(The records begins)

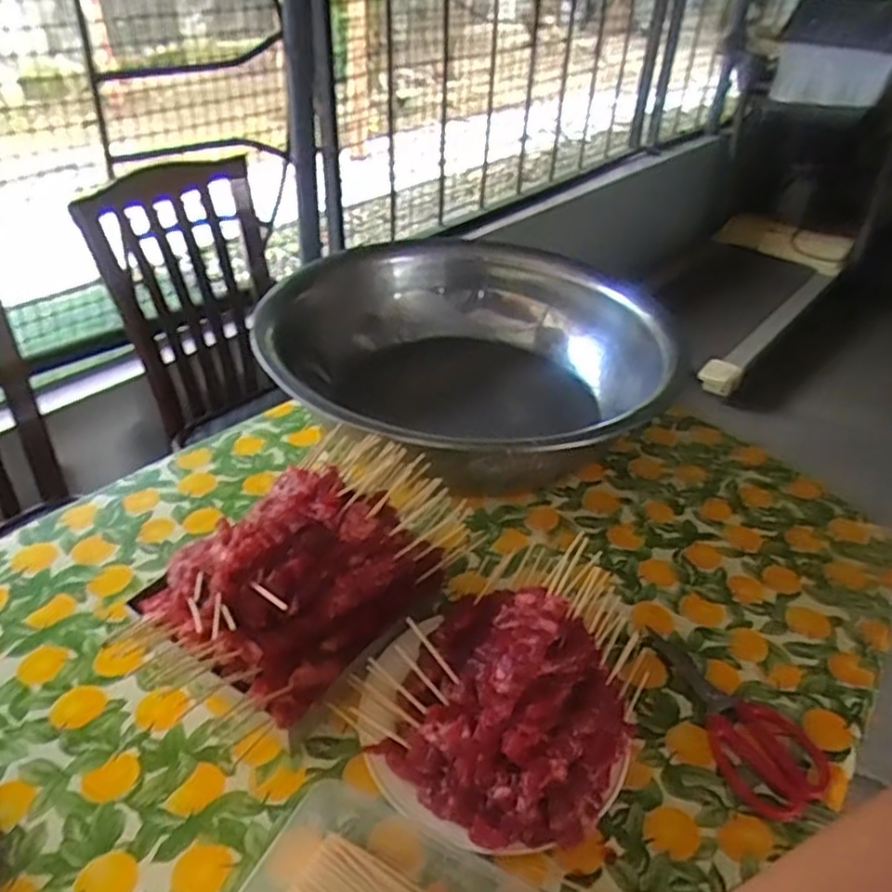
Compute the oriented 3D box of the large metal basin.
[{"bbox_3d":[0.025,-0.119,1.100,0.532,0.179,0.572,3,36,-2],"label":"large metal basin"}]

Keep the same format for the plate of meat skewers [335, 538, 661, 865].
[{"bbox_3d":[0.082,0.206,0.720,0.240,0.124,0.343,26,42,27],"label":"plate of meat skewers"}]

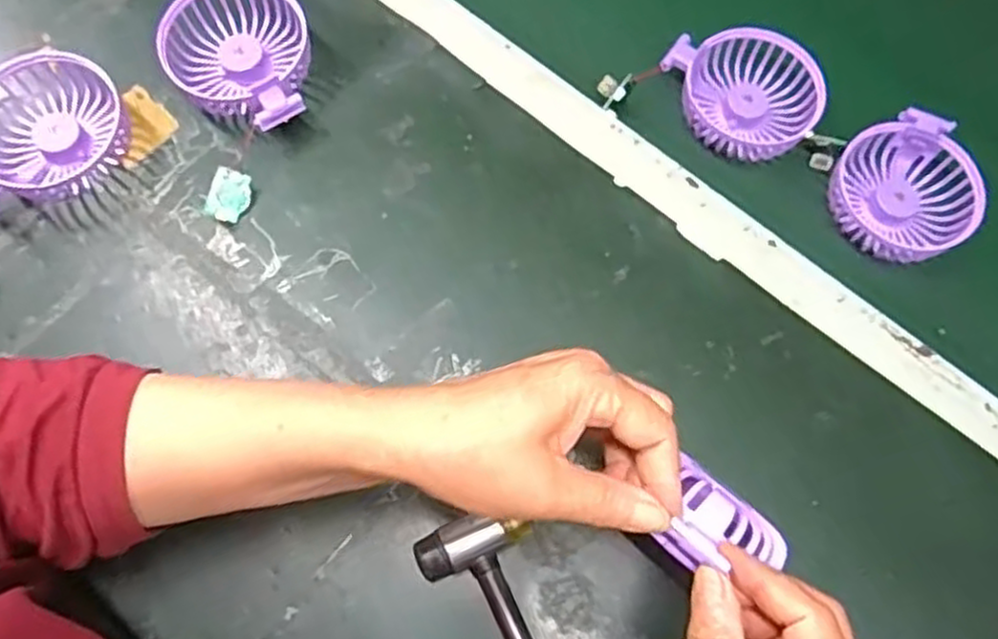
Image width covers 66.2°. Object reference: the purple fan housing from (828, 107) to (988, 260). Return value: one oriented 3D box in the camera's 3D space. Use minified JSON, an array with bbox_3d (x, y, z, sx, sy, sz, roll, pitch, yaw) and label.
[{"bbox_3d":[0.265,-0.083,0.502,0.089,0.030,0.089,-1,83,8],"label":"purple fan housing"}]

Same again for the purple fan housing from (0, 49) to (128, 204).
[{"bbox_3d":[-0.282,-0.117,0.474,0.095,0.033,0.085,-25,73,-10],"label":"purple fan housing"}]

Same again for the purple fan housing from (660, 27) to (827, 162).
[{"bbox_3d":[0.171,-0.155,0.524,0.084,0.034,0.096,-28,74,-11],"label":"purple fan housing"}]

(The records ends)
(The records begins)

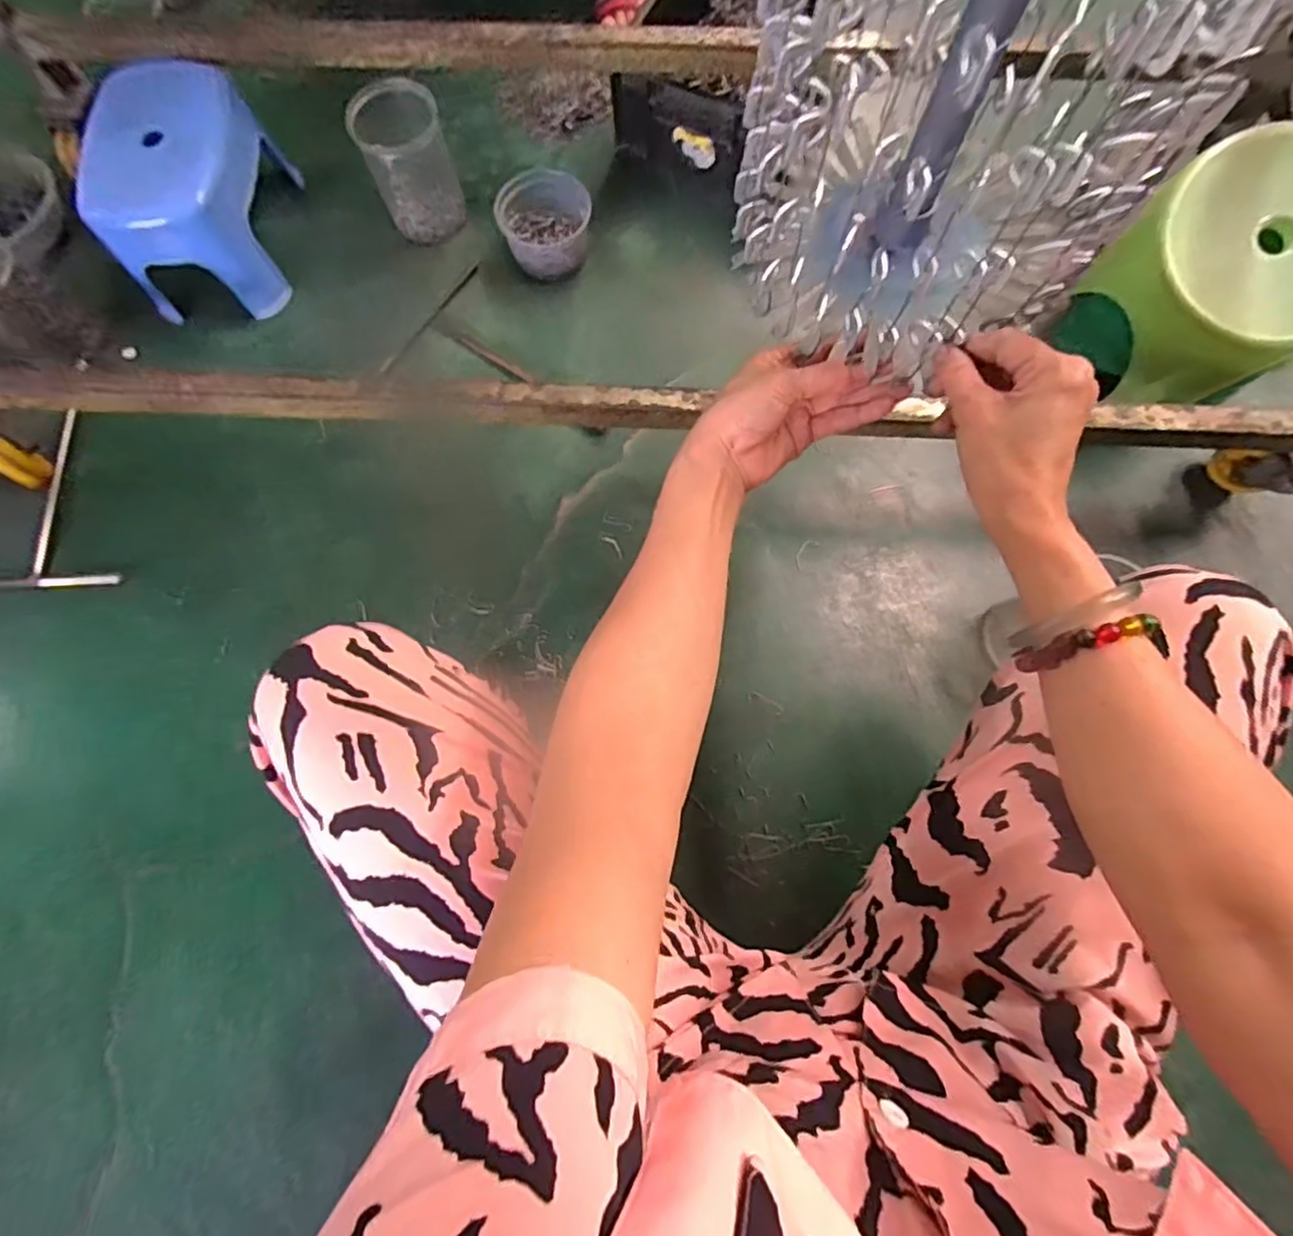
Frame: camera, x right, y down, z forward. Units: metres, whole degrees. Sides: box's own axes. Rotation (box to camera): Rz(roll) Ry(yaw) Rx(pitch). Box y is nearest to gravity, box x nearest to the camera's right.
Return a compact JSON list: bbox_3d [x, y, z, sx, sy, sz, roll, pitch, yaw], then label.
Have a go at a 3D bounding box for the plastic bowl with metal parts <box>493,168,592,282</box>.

(The records ends)

- [Work item] Return only the part of the records above that opens with the line containing "Return a compact" and closes with the line containing "Have a go at", ends included.

- [Your solution]
Return a compact JSON list: bbox_3d [x, y, z, sx, sy, sz, roll, pitch, yaw], then label.
Have a go at a 3D bounding box for the plastic bowl with metal parts <box>493,168,592,282</box>.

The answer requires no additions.